Small, fast, and almost affordable.
WILD WILD WEST
Can get noisy; easy to accidentally hit buttons on top.
Just how much power can you stuff into a small form factor rig? Ask that question of Digital Storm and the company will likely lay its fabulous Black Ops Enix on you.
Using Silverstone’s wickedly cool Fortress FT03 case, the Enix is like your typical small form factor lunch-box design, turned on its head. This gives it a couple of big advantages. The most obvious one is as clear as a skyscraper: a footprint that’s little larger than a piece of binder paper. The second advantage is thermals. Heat likes to rise, and with the GPUs’ exhaust ports pointed straight up, hot air quickly passes through the system.
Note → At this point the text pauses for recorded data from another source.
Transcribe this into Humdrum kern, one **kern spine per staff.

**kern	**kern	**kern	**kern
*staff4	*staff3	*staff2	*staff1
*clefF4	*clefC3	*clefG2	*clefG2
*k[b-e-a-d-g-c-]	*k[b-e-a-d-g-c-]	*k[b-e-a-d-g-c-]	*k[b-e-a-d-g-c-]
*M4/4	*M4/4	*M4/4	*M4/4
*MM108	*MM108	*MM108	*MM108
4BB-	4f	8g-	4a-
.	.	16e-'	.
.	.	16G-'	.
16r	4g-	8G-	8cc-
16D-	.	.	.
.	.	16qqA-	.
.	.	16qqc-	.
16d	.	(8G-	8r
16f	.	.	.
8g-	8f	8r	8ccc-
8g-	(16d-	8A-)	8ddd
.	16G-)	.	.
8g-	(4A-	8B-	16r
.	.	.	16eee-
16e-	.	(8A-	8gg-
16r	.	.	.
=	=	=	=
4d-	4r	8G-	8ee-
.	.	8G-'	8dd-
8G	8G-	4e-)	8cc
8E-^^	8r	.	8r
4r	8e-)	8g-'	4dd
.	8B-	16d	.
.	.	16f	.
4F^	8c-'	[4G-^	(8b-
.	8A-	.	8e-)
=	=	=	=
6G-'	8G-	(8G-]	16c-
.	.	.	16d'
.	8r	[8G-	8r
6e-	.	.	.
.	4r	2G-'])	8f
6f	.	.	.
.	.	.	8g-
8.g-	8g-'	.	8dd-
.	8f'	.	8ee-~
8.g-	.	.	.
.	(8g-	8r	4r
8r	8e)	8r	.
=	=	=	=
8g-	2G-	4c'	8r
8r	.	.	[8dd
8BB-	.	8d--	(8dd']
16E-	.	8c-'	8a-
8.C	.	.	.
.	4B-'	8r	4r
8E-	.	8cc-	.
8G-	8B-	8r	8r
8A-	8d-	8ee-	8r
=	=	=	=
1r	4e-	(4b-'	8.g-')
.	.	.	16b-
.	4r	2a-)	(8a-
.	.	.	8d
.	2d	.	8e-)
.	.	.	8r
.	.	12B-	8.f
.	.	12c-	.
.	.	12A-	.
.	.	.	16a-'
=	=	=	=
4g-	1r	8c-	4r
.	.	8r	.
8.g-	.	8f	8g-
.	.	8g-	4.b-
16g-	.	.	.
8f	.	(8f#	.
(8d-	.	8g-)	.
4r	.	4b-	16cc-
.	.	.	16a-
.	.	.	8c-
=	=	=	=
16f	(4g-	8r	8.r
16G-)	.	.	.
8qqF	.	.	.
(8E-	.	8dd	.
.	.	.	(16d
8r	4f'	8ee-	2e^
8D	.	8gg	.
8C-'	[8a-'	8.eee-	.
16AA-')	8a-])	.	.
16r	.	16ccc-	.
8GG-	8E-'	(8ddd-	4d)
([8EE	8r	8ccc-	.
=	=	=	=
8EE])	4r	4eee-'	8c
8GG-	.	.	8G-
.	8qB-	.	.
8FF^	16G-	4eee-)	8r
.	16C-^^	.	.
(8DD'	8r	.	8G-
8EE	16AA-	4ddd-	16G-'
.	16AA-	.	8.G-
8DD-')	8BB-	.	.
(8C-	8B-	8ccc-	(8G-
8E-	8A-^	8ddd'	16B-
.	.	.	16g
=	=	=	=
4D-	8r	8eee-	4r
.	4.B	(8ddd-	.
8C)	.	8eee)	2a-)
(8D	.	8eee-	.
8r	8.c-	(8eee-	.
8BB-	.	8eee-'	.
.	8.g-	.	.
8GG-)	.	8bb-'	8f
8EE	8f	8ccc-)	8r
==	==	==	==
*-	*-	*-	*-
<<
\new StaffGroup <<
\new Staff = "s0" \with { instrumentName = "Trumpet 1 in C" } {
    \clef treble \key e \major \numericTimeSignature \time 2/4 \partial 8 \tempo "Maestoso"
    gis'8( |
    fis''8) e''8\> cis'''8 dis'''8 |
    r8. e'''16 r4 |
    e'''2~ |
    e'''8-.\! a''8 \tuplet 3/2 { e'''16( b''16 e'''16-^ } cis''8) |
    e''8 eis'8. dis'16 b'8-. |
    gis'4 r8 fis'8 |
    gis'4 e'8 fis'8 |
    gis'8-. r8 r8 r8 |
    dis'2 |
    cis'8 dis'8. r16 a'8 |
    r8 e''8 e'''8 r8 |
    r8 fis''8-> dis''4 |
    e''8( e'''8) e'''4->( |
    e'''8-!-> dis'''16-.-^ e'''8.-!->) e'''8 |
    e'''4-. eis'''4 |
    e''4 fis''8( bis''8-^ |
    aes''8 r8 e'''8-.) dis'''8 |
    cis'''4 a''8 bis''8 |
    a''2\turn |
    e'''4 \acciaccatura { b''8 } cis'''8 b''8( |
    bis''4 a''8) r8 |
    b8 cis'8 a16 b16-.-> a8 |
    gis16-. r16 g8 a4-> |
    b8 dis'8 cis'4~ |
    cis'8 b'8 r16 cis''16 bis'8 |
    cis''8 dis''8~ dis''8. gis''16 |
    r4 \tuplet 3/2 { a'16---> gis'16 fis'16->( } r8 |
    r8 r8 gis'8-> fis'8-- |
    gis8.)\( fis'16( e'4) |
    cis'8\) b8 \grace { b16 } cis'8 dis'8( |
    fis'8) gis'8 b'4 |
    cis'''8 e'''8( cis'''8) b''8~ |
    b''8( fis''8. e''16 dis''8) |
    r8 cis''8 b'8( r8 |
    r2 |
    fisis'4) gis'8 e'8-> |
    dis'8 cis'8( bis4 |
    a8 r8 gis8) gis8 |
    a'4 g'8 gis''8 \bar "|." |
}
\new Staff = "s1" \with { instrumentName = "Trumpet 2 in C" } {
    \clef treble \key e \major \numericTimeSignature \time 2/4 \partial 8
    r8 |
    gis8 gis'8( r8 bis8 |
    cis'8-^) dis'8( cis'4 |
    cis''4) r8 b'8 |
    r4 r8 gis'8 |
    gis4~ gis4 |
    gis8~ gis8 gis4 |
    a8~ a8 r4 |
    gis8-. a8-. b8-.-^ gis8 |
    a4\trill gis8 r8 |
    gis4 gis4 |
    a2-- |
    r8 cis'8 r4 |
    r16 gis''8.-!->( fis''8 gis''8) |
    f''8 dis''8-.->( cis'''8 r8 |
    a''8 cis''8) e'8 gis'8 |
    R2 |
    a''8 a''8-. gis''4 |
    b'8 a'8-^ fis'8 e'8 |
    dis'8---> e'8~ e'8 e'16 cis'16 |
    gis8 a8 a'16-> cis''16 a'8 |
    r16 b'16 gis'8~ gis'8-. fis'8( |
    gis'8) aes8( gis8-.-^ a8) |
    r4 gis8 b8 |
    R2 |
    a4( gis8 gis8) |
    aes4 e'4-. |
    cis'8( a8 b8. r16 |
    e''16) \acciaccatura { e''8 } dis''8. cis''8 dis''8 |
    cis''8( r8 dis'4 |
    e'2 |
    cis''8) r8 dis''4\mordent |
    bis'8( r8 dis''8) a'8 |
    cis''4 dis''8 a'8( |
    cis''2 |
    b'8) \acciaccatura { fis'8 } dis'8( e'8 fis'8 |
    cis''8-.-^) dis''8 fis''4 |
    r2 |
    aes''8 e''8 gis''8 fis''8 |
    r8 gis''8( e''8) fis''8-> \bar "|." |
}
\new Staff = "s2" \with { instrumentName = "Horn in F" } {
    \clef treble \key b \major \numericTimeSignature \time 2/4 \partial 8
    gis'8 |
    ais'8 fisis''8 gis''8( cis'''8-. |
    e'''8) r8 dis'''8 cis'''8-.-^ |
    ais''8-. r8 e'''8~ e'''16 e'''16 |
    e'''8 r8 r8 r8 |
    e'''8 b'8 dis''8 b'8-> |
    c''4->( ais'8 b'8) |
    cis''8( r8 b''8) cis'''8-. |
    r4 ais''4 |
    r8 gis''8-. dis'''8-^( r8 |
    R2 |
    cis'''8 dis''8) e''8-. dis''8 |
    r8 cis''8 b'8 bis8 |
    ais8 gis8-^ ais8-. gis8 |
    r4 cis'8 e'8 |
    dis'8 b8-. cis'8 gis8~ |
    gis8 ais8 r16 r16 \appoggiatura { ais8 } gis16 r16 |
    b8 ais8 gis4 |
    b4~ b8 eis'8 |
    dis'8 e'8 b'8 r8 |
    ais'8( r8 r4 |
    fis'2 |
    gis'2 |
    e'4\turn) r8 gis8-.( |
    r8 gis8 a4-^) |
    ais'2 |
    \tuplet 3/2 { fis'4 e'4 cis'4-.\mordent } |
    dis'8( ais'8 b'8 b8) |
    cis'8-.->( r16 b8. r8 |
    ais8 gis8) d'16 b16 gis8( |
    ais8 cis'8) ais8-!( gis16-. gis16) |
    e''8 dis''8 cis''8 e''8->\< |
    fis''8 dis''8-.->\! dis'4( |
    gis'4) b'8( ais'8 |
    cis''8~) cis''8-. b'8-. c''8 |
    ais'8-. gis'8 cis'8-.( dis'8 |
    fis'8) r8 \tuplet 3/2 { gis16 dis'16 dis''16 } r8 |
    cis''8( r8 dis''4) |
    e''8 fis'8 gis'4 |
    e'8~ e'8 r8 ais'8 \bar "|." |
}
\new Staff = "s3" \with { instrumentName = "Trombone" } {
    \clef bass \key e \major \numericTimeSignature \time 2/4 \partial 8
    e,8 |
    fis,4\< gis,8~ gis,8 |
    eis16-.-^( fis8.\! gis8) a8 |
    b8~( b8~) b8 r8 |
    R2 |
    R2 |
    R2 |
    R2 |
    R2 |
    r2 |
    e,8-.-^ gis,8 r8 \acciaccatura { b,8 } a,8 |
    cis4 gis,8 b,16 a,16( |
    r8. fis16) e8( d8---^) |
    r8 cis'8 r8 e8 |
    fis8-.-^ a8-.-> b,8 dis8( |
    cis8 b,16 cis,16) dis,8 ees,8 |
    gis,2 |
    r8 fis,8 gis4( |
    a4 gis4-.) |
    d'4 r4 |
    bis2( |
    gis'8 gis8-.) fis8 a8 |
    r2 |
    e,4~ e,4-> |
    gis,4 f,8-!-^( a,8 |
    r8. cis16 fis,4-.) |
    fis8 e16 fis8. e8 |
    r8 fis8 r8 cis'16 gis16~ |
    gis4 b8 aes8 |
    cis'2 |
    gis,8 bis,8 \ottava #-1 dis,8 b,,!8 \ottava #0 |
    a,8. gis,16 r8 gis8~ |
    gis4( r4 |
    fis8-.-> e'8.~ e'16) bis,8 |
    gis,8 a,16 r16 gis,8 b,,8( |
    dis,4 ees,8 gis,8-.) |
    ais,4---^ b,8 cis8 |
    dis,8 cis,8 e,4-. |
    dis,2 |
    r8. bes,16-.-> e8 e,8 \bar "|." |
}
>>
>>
The hardware itself is top of the line: Intel’s new 3.4GHz Core i7-2600K (more about that later), a pair of GeForce GTX 580 cards, 8GB of Corsair DDR3/1600, a 120GB Corsair SSD, a 1TB WD Black drive, a slot-load Blu-ray combo drive, and a 1KW power supply. Cooling is provided by a Corsair Hydro H70. We already know the Sandy Bridge processors overclock like a mother on air, but the water-cooling lets Digital Storm push the 2600K from 3.4GHz to 4.7GHz. To get a little more oomph, Digital Storm also adds a little Turbo Boost 2 to the mix. What this does is clock the processor from roughly 4.7GHz to 5.2GHz.
Digital Storm’s tower of power can keep up with bigger, heavier desktops.
The extra boost in clock speed helps this rig squeeze by Falcon Northwest’s Mach V that we reviewed in the February issue. The Mach V had its 2600K clocked up to 4.7GHz but didn’t push the Turbo Boost 2 to 5.2GHz. Thus, the smaller Enix edges by the Mach V in our Vegas Pro, ProShow, and Reference benchmarks by about 5 percent. In fact, the Enix is now the record holder in our ProShow Producer 4.0 benchmark. Not too shabby for such a compact rig. It also achieved Far Cry 2 scores about 9 percent faster than the Falcon’s. The record, believe it or not, still belongs to the last Digital Storm machine we reviewed exactly a year ago. That rig, we must note, had three graphics cards.
Normally, small form factor machines are far from pleasurable for wrenching on. Usually, you’re just happy you got it built and you never want to work on it again. The Enix’s FT03 case isn’t that bad. Sure, it’s not as easy to work in as a full-tower case, but for a small form factor, it’s not too painful. Our main complaint with the FT03 concerns the placement of the reset and power buttons—right on top, where there’s a good chance of accidentally hitting them. The entire top of the case is one big exhaust grill, too, so if you’re the kind of person who likes to store discs and other PC junk on top of the case, you can’t.
Our final kvetch is noise. The processor is water-cooled but the GTX 580s run stock cooling. Push the CPU or GPUs hard, and it gets a little loud. Not shrill, small-fan loud, but you’ll know it’s on. Compared to the Falcon, which has more volume to dissipate the thermals, the Enix is definitely louder. It’s not a show-stopper, but we’d be remiss if we didn’t mention it.
So let’s break it down: The Enix essentially offers much of the performance of the Falcon Northwest Mach V shrunken down into a box that will nearly fit on a piece of binder paper. Frankly, that’s impressive. Small form factor rigs are usually fairly compromised due to space and thermal limitations, but the Enix makes no apologies. This machine really blurs the line between what you get in a desktop gaming rig and a small form factor PC.
|Processor||Intel 3.4GHz Core i7-2600K |
Overclocked to 4.7GHz
|Mobo ||Asus P8P67-M Pro (Intel P67 chipset)|
|RAM||8GB Corsair Dominator DDR3/1600|
|Videocard ||Two GeForce GTX 580 in SLI|
|Storage||128GB Corsair SSD, 1TB Western|
|Optical ||Optiarc BC-5650H|
|Case/PSU ||Silverstone Fortress FT03|
|Zero Point ||Falcon Northwest Mach V|
|Vegas Pro 9 (sec) ||3,049||2,181|
|Lightroom 2.6 (sec) ||356 ||268|
|ProShow 4 (sec) ||1,112 ||781|
|Reference 1.6 (sec) ||2,113||1,508|
|STALKER: CoP (fps) ||42.0||86.1 (+105%)|
|Far Cry 2 (fps) ||114.4||188.9|
Our current desktop test bed consists of a quad-core 2.66GHz Core i7-920 overclocked to 3.5GHz, 6GB of Corsair DDR3/1333 overclocked to 1750MHz, on a Gigabyte X58 motherboard. We are running an ATI Radeon HD 5970 graphics card, a 160GB Intel X25-M SSD, and the 64-bit version of Windows 7 Ultimate.